▶ _Task prompt_
In the text on Jenkins and webhooks, list each role in the producer/consumer setup under "How it applies in our case:" and what fills that role.

*** Opening Text excerpt ***

Logging, metrics, transparency on what is going on at a certain time, these can all be heavily improved;
The solution as described is not easily scalable.

The easy way out

You could just install an configure Jenkins, as it is designed to be.

This is the easy way, but having it out into the open into the “wild internet” just gave me chills on my back, especially since at some point it needs to handle secrets.

Initially I thought of putting Jenkins in the middle of everything and behind a proxy which validated the input coming on the webhooks. But I quickly realized that the proxy did not provide as much security as was needed – one way or another, I had to open Jenkins to the internet, even if only temporary.

Producer/Consumer

The producer/consumer design pattern is used to decouple processes which produce data at different rates. It is often preferred when implementing microservices.

How it applies in our case:

Any website, service, anyone who calls our webhook will be a producer;
The queue/storage will be handled by the PHP application and it will be unlimited;
The consumer will be the the typescript application which will pass the request towards wherever we decide.

I have a general feeling that both the queue and the consumer can be simpler. With time and usage, points where it can be improved will pop up.

Webhooks

Webhooks (a.k.a. Reverse APIs) are user-defined HTTP callbacks which are triggered by some event happening in a third party service / application. When that event happens, a request is made to that webhook which in turn, executes something in our application.

Explained by example: once a PR is merged into the main branch in a Github repository, Github will call a webhook towards a notifying application with will send a message in a Slack channel saying that a new merge has occurred. Simple, right?

*** Closing Text excerpt ***
*** Opening Information supplied ***

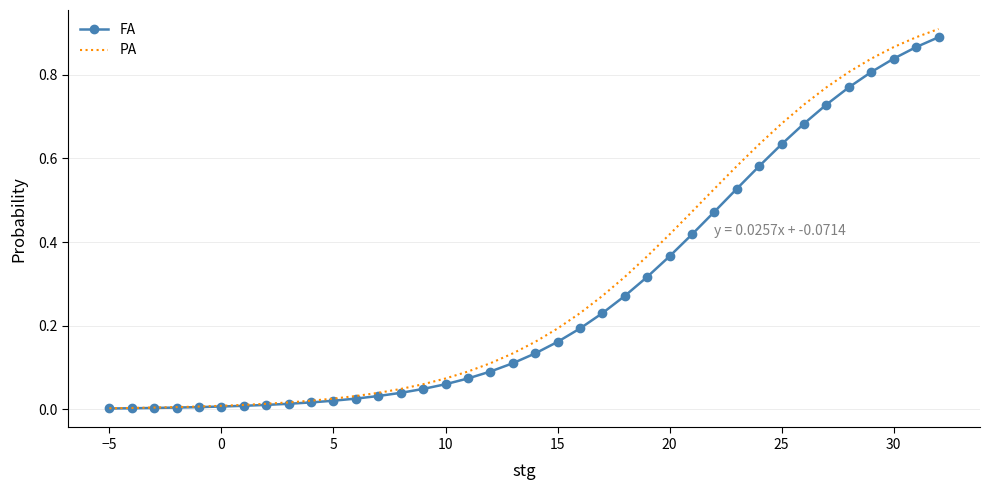

Which series has the widest spread of values?

PA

*** Closing Information supplied ***

▶ _Answer space_
- Producer: any website, service, or anyone who calls the webhook
- Queue/storage: the PHP application, with unlimited storage
- Consumer: the TypeScript application, which passes the request on to wherever is decided